_Given passage_
--- START ---

DW/BI Lifecycle Best Practices

    Agile Data Warehousing
  1. Take an evolutionary approach. Requirements, or at least your understanding of them, will change throughout the lifecycle of your project for a variety of reasons. The implication is that if you want to develop a solution which meets the needs of your stakeholders then you will need to take an evolutionary (iterative and incremental) approach to development. Envision the requirements and architecture at a high-level to start, but model storm the details just in time (JIT).
  2. Embrace change. A changed requirement late in the lifecycle is a competitive advantage as long as you can act on it. Instead of adopting a strict change management process which for the most part is based on change prevention, you can instead adopt a more agile approach to change management where your stakeholders can easily change their minds as the progress progresses. This of course requires the development team to adopt evolutionary database development techniques such as database refactoring, evolutionary data modeling, and database regression testing.
  3. Deliver working software regularly. Following short iterations, perhaps a few weeks in length, and providing working software at the end of each iteration, often results in stakeholders who are far more interested in getting more software than they are in getting more specifications. Effective DW/BI teams focus on high-value activities such as actually providing access to data and developing reports instead of merely documenting what you intend to deliver at some point in the future. The only accurate measure of progress on a software development project is the delivery of working software, not the delivery of documentation or other non-executable work products which are nothing more than promised to deliver software at some point in the future. A working system provides the concrete feedback to stakeholders that progress is being made, and regular updates to that software (at least internally) helps to reduce the feedback cycle and thereby decrease overall risk on your project.

--- END ---

_Study material_
--- START ---

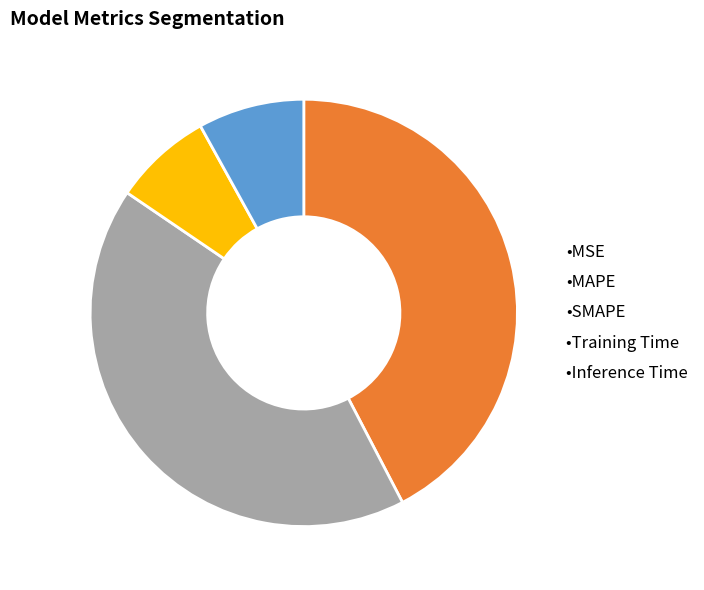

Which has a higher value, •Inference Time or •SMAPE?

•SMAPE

--- END ---
--- START ---

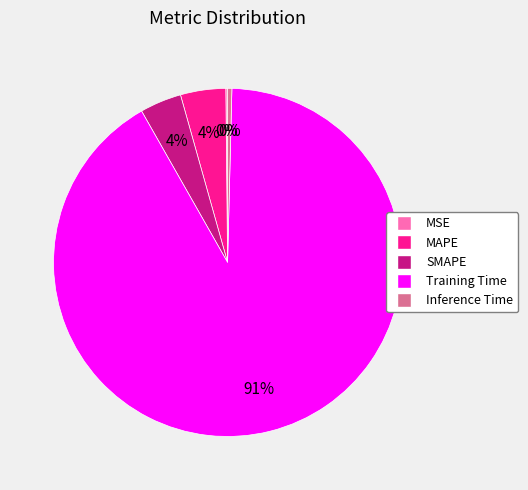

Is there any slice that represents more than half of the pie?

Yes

--- END ---

_Job_
Reproduce the passage from the agile data warehousing text word for word, starting at "Agile Data Warehousing" and stopping after "in time (JIT).".

_Solution_
Agile Data Warehousing
  1. Take an evolutionary approach. Requirements, or at least your understanding of them, will change throughout the lifecycle of your project for a variety of reasons. The implication is that if you want to develop a solution which meets the needs of your stakeholders then you will need to take an evolutionary (iterative and incremental) approach to development. Envision the requirements and architecture at a high-level to start, but model storm the details just in time (JIT).